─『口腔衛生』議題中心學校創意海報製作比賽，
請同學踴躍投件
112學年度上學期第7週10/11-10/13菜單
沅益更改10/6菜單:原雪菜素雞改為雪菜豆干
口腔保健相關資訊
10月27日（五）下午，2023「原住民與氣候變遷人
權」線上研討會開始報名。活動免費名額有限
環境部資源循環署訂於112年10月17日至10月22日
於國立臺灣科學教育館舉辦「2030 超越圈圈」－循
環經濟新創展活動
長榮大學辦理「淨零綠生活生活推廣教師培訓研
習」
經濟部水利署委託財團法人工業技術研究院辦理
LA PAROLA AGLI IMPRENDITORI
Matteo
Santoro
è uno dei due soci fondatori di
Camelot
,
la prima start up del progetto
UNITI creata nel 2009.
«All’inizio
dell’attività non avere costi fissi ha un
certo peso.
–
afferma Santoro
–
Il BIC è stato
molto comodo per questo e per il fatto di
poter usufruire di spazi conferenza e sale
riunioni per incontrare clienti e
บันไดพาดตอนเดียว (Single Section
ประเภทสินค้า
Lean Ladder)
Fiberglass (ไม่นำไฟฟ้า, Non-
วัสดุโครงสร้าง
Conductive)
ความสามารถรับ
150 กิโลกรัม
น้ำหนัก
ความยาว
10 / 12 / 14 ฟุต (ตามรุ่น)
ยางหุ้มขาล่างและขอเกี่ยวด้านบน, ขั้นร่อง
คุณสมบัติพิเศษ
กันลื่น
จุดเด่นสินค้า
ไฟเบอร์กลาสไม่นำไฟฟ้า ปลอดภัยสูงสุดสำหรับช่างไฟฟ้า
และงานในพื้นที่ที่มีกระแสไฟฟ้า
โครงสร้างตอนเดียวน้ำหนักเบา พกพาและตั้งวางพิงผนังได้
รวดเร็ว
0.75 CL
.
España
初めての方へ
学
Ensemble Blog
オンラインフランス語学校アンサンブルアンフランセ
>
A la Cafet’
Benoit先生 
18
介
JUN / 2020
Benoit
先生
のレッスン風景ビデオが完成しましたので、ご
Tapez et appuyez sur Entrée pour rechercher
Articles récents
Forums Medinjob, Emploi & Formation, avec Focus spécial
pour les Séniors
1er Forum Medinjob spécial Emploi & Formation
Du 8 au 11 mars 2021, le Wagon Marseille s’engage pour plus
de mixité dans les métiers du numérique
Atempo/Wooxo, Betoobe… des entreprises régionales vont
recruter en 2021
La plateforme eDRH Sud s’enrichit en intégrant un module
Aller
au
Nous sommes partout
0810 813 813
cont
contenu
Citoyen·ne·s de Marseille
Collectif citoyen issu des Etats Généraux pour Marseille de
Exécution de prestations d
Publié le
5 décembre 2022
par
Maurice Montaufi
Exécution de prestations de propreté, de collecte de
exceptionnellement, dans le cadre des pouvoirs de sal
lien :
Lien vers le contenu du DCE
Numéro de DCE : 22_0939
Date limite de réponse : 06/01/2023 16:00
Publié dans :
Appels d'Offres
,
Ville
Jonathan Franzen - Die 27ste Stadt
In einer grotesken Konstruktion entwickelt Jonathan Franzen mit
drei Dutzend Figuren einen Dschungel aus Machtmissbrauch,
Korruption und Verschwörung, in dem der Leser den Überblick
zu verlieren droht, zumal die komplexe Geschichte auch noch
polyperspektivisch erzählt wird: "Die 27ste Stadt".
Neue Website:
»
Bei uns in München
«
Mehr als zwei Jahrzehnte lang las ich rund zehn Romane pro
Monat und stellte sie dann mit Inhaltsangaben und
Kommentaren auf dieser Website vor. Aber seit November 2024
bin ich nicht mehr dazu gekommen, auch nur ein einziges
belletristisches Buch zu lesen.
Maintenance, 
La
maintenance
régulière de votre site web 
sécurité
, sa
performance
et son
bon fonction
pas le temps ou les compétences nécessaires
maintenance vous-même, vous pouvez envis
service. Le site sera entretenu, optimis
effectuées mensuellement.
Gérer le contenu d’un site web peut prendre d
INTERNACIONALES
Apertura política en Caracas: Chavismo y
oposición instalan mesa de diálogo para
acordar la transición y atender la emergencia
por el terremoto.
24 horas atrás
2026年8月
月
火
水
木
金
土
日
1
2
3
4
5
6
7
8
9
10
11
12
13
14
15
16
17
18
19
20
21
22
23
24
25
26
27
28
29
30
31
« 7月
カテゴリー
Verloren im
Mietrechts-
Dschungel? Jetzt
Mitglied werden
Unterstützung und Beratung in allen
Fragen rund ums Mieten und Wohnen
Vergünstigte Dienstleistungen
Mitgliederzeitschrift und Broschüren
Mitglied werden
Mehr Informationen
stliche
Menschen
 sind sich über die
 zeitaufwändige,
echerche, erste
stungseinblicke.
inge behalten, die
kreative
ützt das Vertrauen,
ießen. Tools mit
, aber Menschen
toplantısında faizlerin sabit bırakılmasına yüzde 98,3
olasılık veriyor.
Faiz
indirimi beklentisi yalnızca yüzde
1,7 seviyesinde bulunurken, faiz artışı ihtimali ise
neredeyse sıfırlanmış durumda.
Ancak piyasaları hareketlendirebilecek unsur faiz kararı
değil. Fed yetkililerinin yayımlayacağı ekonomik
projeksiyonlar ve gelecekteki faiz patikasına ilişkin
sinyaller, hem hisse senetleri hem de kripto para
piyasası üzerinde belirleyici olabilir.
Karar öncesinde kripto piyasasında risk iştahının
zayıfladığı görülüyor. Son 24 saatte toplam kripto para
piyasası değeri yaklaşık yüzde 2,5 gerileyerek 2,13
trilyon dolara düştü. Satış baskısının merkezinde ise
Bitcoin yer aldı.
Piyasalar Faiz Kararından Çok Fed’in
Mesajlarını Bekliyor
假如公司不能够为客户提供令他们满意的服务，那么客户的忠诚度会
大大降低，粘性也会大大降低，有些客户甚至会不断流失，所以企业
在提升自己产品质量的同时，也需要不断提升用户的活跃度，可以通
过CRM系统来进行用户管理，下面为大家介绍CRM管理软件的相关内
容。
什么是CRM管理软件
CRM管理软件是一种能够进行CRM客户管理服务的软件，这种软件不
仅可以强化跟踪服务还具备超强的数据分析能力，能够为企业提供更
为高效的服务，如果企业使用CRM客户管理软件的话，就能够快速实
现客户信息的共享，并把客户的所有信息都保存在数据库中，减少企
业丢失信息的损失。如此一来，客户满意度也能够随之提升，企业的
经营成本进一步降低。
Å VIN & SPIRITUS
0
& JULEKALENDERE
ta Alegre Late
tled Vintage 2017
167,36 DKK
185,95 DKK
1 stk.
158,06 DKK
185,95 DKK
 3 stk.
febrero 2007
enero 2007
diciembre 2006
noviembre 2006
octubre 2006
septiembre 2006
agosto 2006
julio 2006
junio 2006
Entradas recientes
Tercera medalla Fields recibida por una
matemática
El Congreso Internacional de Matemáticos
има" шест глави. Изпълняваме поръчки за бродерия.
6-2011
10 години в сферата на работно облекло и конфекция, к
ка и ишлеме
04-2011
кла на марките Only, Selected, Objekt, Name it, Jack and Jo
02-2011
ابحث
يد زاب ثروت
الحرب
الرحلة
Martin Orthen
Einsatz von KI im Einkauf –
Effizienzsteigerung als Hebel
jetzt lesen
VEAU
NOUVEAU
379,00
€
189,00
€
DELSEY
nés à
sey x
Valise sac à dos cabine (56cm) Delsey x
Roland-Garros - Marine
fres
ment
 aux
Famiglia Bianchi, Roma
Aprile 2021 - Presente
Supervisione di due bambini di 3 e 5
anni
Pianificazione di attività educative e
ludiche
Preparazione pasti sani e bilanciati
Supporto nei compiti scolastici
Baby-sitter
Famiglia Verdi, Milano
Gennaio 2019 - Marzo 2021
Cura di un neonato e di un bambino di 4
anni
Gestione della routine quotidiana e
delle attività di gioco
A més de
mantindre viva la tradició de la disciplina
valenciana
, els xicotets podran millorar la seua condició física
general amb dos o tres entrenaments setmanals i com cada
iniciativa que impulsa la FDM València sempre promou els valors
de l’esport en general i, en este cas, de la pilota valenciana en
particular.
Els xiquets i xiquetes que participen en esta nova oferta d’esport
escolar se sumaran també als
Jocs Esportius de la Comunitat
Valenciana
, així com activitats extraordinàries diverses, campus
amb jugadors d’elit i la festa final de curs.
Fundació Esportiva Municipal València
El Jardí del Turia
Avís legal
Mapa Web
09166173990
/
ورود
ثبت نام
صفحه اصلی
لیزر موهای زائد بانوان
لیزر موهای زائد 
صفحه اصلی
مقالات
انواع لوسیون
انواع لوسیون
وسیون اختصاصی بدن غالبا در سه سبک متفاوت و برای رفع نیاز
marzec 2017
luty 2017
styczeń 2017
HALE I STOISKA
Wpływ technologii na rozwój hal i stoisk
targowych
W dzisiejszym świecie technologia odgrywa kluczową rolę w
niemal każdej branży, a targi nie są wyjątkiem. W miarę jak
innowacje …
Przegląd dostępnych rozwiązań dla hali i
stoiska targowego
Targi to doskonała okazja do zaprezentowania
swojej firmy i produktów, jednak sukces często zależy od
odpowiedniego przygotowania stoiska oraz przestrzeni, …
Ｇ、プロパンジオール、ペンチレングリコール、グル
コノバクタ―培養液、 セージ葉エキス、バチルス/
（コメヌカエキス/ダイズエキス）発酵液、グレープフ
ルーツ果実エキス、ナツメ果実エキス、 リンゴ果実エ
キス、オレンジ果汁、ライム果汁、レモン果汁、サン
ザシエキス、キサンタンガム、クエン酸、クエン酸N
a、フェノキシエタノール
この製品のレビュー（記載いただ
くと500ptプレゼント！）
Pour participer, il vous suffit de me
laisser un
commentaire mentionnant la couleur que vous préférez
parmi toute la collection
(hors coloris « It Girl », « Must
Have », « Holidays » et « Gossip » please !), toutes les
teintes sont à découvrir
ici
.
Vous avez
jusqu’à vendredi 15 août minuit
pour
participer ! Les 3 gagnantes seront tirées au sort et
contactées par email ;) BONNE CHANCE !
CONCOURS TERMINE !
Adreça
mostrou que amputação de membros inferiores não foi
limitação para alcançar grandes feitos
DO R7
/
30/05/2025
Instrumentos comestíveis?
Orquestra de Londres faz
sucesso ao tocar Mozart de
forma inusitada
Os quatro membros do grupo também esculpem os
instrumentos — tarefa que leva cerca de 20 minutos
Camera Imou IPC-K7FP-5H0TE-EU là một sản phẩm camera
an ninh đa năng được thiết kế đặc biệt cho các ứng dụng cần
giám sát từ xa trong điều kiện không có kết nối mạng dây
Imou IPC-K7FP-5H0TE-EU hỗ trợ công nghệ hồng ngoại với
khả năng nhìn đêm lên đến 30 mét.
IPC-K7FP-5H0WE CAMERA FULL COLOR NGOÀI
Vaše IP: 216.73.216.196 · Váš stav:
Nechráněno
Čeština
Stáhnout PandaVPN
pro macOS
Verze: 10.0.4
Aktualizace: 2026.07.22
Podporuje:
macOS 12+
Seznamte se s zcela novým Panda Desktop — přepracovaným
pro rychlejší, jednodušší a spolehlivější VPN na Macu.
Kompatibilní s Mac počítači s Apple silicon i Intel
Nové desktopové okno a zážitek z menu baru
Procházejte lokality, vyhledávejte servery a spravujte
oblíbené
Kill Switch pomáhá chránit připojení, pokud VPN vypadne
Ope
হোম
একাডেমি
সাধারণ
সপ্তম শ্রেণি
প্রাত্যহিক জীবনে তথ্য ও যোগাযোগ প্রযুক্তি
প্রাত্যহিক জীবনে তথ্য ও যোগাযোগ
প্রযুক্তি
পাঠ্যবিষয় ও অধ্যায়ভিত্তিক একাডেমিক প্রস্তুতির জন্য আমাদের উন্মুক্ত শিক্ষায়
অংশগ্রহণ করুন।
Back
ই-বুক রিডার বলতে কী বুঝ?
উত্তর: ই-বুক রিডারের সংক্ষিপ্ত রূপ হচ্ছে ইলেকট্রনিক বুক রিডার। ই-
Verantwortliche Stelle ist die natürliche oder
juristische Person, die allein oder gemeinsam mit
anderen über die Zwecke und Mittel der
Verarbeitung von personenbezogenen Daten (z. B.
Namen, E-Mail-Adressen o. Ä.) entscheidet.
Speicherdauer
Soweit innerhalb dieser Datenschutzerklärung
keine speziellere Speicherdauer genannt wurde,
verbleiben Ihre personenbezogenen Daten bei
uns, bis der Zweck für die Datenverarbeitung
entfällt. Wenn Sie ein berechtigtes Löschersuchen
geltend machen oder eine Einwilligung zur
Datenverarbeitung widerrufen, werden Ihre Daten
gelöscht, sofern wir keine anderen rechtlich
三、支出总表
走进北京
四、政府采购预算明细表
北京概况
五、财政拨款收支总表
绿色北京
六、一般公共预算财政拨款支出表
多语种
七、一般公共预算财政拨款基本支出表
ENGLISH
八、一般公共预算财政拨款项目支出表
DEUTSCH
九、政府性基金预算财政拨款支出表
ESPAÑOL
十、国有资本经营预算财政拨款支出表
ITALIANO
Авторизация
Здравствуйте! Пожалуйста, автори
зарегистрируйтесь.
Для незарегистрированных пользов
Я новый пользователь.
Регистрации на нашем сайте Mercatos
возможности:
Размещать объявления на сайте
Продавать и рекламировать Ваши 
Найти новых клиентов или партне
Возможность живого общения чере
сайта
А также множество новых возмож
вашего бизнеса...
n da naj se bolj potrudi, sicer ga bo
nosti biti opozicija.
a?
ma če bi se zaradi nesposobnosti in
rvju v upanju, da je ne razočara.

═══

**YOUR TASK:** Copy the rows from the very beginning through the line containing "Maurice Montaufi", swapping "Santoro" for "Rossi" and leaving everything else unchanged.

**EXPECTED OUTPUT:**
─『口腔衛生』議題中心學校創意海報製作比賽，
請同學踴躍投件
112學年度上學期第7週10/11-10/13菜單
沅益更改10/6菜單:原雪菜素雞改為雪菜豆干
口腔保健相關資訊
10月27日（五）下午，2023「原住民與氣候變遷人
權」線上研討會開始報名。活動免費名額有限
環境部資源循環署訂於112年10月17日至10月22日
於國立臺灣科學教育館舉辦「2030 超越圈圈」－循
環經濟新創展活動
長榮大學辦理「淨零綠生活生活推廣教師培訓研
習」
經濟部水利署委託財團法人工業技術研究院辦理
LA PAROLA AGLI IMPRENDITORI
Matteo
Rossi
è uno dei due soci fondatori di
Camelot
,
la prima start up del progetto
UNITI creata nel 2009.
«All’inizio
dell’attività non avere costi fissi ha un
certo peso.
–
afferma Rossi
–
Il BIC è stato
molto comodo per questo e per il fatto di
poter usufruire di spazi conferenza e sale
riunioni per incontrare clienti e
บันไดพาดตอนเดียว (Single Section
ประเภทสินค้า
Lean Ladder)
Fiberglass (ไม่นำไฟฟ้า, Non-
วัสดุโครงสร้าง
Conductive)
ความสามารถรับ
150 กิโลกรัม
น้ำหนัก
ความยาว
10 / 12 / 14 ฟุต (ตามรุ่น)
ยางหุ้มขาล่างและขอเกี่ยวด้านบน, ขั้นร่อง
คุณสมบัติพิเศษ
กันลื่น
จุดเด่นสินค้า
ไฟเบอร์กลาสไม่นำไฟฟ้า ปลอดภัยสูงสุดสำหรับช่างไฟฟ้า
และงานในพื้นที่ที่มีกระแสไฟฟ้า
โครงสร้างตอนเดียวน้ำหนักเบา พกพาและตั้งวางพิงผนังได้
รวดเร็ว
0.75 CL
.
España
初めての方へ
学
Ensemble Blog
オンラインフランス語学校アンサンブルアンフランセ
>
A la Cafet’
Benoit先生 
18
介
JUN / 2020
Benoit
先生
のレッスン風景ビデオが完成しましたので、ご
Tapez et appuyez sur Entrée pour rechercher
Articles récents
Forums Medinjob, Emploi & Formation, avec Focus spécial
pour les Séniors
1er Forum Medinjob spécial Emploi & Formation
Du 8 au 11 mars 2021, le Wagon Marseille s’engage pour plus
de mixité dans les métiers du numérique
Atempo/Wooxo, Betoobe… des entreprises régionales vont
recruter en 2021
La plateforme eDRH Sud s’enrichit en intégrant un module
Aller
au
Nous sommes partout
0810 813 813
cont
contenu
Citoyen·ne·s de Marseille
Collectif citoyen issu des Etats Généraux pour Marseille de
Exécution de prestations d
Publié le
5 décembre 2022
par
Maurice Montaufi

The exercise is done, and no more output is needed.